▶ _Records from a data source_
====================

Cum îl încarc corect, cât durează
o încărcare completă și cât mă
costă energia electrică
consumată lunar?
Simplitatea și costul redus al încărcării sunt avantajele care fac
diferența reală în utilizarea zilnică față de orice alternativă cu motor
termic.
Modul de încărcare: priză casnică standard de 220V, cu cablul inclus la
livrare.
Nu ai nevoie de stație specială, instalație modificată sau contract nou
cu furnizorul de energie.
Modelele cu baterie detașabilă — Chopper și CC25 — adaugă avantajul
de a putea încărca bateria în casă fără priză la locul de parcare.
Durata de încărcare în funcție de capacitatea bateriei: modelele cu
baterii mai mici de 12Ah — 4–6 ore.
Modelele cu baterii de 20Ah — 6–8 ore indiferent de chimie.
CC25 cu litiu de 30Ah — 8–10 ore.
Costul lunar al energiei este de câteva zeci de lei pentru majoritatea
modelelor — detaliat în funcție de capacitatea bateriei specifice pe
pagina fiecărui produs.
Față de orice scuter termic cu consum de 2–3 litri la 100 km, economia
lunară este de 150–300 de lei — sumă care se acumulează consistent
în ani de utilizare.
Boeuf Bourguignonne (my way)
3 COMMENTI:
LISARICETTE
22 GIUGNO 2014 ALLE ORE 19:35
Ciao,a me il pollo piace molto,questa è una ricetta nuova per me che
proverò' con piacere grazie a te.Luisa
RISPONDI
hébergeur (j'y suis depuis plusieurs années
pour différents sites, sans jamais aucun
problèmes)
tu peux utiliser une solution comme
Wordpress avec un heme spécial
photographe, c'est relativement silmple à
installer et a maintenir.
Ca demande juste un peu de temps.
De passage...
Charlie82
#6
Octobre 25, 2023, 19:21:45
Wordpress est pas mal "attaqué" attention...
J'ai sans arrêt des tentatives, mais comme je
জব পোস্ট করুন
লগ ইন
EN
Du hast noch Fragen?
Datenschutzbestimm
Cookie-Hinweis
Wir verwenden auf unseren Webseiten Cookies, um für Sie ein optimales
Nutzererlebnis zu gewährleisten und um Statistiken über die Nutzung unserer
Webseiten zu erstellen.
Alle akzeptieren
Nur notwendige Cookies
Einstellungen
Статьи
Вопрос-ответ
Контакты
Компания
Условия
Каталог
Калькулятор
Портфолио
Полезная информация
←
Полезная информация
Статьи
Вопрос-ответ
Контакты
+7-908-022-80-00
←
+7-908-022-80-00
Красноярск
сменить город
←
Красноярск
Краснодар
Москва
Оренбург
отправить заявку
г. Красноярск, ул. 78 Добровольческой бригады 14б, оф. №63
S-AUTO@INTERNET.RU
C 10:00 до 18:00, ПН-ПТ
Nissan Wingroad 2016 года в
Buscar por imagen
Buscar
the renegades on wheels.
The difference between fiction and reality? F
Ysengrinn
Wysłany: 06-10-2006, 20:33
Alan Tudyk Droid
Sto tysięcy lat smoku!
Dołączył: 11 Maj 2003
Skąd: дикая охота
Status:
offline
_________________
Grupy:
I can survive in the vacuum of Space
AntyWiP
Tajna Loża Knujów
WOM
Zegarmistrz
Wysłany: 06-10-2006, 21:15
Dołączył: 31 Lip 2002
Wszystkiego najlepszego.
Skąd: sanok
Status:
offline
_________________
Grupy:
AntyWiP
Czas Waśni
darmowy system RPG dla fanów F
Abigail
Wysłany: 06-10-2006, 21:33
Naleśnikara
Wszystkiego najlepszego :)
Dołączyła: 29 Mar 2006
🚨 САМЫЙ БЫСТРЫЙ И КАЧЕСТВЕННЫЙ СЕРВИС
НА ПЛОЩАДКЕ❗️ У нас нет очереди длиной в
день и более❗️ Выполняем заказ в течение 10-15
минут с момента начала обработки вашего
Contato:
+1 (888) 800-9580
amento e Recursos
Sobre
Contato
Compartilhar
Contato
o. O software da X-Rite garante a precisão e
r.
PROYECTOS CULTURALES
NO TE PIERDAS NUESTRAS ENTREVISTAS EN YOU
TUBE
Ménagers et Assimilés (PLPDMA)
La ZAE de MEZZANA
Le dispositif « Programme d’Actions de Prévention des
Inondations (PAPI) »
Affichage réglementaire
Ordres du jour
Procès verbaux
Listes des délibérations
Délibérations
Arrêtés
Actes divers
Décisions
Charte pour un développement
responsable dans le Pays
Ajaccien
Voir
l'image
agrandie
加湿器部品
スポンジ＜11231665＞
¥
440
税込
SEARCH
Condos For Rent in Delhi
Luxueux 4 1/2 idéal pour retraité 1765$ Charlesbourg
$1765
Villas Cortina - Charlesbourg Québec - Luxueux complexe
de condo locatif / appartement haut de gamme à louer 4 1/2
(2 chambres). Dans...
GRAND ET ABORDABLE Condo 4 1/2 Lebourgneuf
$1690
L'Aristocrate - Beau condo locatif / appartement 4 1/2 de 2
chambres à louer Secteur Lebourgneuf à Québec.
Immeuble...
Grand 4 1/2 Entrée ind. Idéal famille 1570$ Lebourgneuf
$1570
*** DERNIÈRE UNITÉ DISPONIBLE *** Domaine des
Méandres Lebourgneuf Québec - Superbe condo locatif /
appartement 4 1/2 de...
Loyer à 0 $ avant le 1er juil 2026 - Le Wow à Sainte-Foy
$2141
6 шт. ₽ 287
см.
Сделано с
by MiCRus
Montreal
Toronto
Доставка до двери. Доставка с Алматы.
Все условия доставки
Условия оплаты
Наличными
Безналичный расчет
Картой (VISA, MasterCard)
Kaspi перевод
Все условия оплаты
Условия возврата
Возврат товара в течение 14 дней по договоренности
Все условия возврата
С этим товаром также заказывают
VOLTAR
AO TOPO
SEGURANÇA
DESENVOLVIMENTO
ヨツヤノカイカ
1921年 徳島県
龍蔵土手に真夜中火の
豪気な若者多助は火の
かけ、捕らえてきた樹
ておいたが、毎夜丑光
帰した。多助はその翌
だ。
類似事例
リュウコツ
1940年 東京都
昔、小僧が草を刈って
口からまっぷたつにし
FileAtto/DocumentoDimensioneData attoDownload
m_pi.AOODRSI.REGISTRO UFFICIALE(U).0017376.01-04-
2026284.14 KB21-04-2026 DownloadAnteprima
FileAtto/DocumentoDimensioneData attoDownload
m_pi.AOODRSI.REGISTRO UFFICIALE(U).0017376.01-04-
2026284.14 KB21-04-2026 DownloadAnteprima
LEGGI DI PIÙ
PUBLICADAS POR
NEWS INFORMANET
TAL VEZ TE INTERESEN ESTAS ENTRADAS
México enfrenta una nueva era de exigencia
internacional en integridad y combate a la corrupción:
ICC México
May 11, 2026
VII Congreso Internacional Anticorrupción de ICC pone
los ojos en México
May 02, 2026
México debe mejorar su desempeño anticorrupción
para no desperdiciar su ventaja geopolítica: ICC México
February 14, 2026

====================

▶ _EXERCISE AIM_
Find the string "Wszystkiego" in the data. Report each line it appears in.

▶ _THE COMPLETED TASK_
Wszystkiego najlepszego.
Wszystkiego najlepszego :)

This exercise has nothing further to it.